Antigone and Ismene refused to be parted from their father. The boys never came to any good but the girls were cut from a different cloth. They insisted on going into banishment with him, he tap-tapping on his third leg. You see, Doctor, it wasn’t merely that he had overlooked that he was a man like any other, when he believed he had answered the sphinx’s riddle; it was horribly answered in his own person. He was forced on to four legs as a mewling babe, skewered then shackled by those brutal bolts; as the city’s ruler, he stood more firmly on his own two feet than any man; and as a blind broken mendicant he depended on a stick to find his way. The sphinx’s trivial riddle was a cheap parody of the oracle’s enigma.
— But rather easier to solve! I was thinking, it begins and ends with three. The ill-matched parental couple and the outcast child; the incestuous father and his pair of loyal daughters. How did the three of them get by?
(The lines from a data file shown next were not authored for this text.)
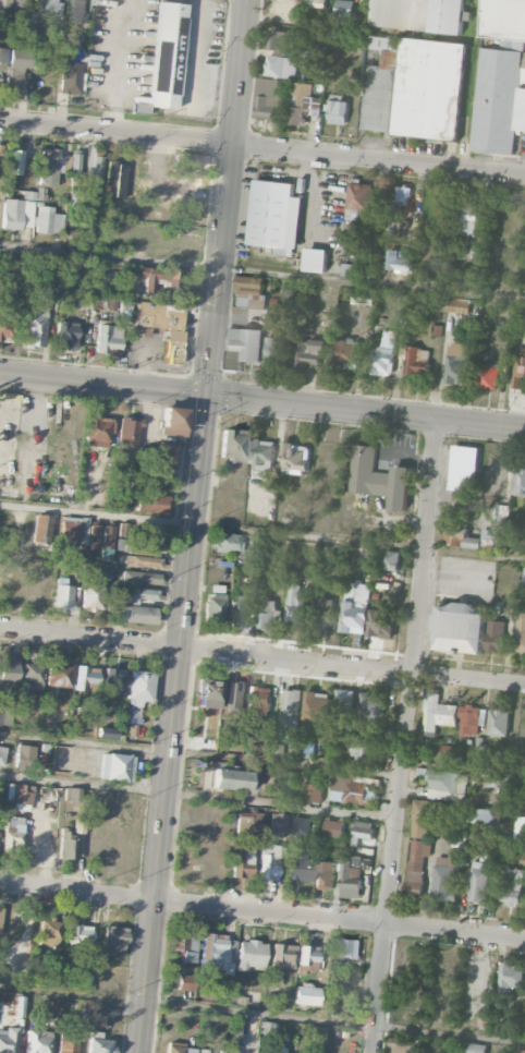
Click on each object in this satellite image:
building: (316, 3)
building: (344, 5)
building: (5, 7)
building: (26, 8)
building: (52, 8)
building: (76, 11)
building: (420, 14)
building: (504, 19)
building: (29, 30)
building: (279, 39)
road: (194, 51)
parking lot: (119, 55)
building: (166, 55)
parking lot: (200, 58)
building: (279, 65)
building: (13, 67)
building: (71, 78)
building: (417, 89)
building: (267, 97)
building: (301, 102)
building: (337, 109)
road: (114, 130)
road: (377, 157)
building: (15, 160)
building: (184, 160)
building: (75, 163)
building: (51, 166)
building: (94, 172)
road: (417, 197)
building: (398, 199)
building: (272, 212)
building: (356, 213)
building: (17, 214)
building: (470, 219)
building: (48, 220)
building: (89, 220)
building: (472, 250)
building: (315, 258)
building: (399, 260)
building: (348, 269)
road: (262, 272)
building: (159, 277)
building: (250, 291)
building: (362, 296)
building: (457, 305)
building: (158, 312)
building: (36, 323)
building: (436, 329)
building: (6, 330)
building: (66, 335)
building: (108, 337)
building: (385, 340)
building: (173, 346)
building: (242, 347)
building: (278, 349)
building: (311, 351)
building: (346, 352)
building: (383, 359)
building: (418, 360)
building: (459, 363)
road: (443, 368)
building: (520, 369)
building: (488, 375)
traffic signals: (204, 393)
road: (262, 399)
building: (172, 422)
building: (97, 431)
building: (128, 432)
building: (232, 445)
building: (262, 453)
building: (167, 454)
building: (296, 457)
building: (496, 474)
building: (378, 477)
building: (519, 480)
building: (151, 503)
road: (190, 526)
building: (499, 526)
building: (72, 528)
building: (41, 529)
road: (262, 533)
building: (94, 536)
building: (107, 541)
building: (228, 543)
road: (426, 546)
building: (147, 547)
building: (390, 560)
building: (143, 561)
building: (140, 577)
building: (524, 580)
building: (137, 595)
building: (63, 596)
building: (92, 597)
building: (295, 604)
building: (355, 607)
building: (214, 609)
building: (322, 609)
building: (240, 611)
building: (265, 612)
building: (139, 615)
building: (381, 621)
building: (459, 628)
building: (521, 632)
building: (495, 635)
road: (89, 638)
road: (351, 667)
building: (59, 673)
building: (32, 674)
building: (7, 675)
building: (85, 679)
building: (130, 685)
building: (208, 694)
building: (230, 694)
building: (259, 698)
building: (344, 702)
building: (317, 705)
building: (371, 705)
building: (288, 708)
building: (438, 714)
building: (472, 718)
building: (499, 721)
building: (78, 725)
building: (106, 733)
building: (363, 750)
building: (307, 752)
building: (446, 753)
building: (2, 755)
road: (199, 756)
building: (28, 757)
building: (116, 767)
building: (231, 780)
building: (500, 781)
building: (445, 783)
building: (289, 784)
building: (351, 790)
building: (314, 792)
building: (19, 797)
road: (197, 797)
building: (482, 815)
building: (421, 818)
building: (249, 823)
building: (276, 825)
building: (301, 825)
building: (521, 826)
building: (333, 828)
building: (439, 828)
building: (363, 831)
building: (12, 833)
building: (68, 846)
building: (242, 861)
building: (270, 862)
road: (391, 863)
building: (299, 866)
building: (417, 866)
building: (324, 875)
building: (353, 875)
building: (446, 875)
building: (479, 882)
building: (512, 884)
road: (76, 891)
road: (197, 904)
road: (289, 915)
building: (0, 919)
road: (379, 924)
building: (49, 932)
building: (79, 935)
road: (473, 935)
building: (113, 940)
building: (178, 942)
building: (348, 948)
building: (189, 952)
building: (217, 953)
building: (250, 955)
building: (283, 956)
building: (307, 958)
building: (511, 977)
building: (184, 982)
building: (307, 995)
building: (19, 1006)
road: (262, 1013)
building: (481, 1022)
building: (236, 1033)
building: (7, 1040)
building: (37, 1041)
building: (67, 1044)
building: (98, 1044)
building: (400, 1046)
building: (472, 1047)
building: (178, 1048)
building: (522, 1050)
building: (202, 1051)
building: (268, 1052)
— Sometimes taken in by merciful strangers, more often sleeping rough in barns or covered by leaves in dank ditches, or in foul-smelling caves, where lions and wolves make their dens and lairs. Enduring hunger, and rain and wind and hail and snow, and the raging sun, till Ismene, the younger girl, grew ill with it and he packed her off home. But the other, Antigone, had his stubbornness and refused to leave him. She was his prop till the end. He inspired loyalty.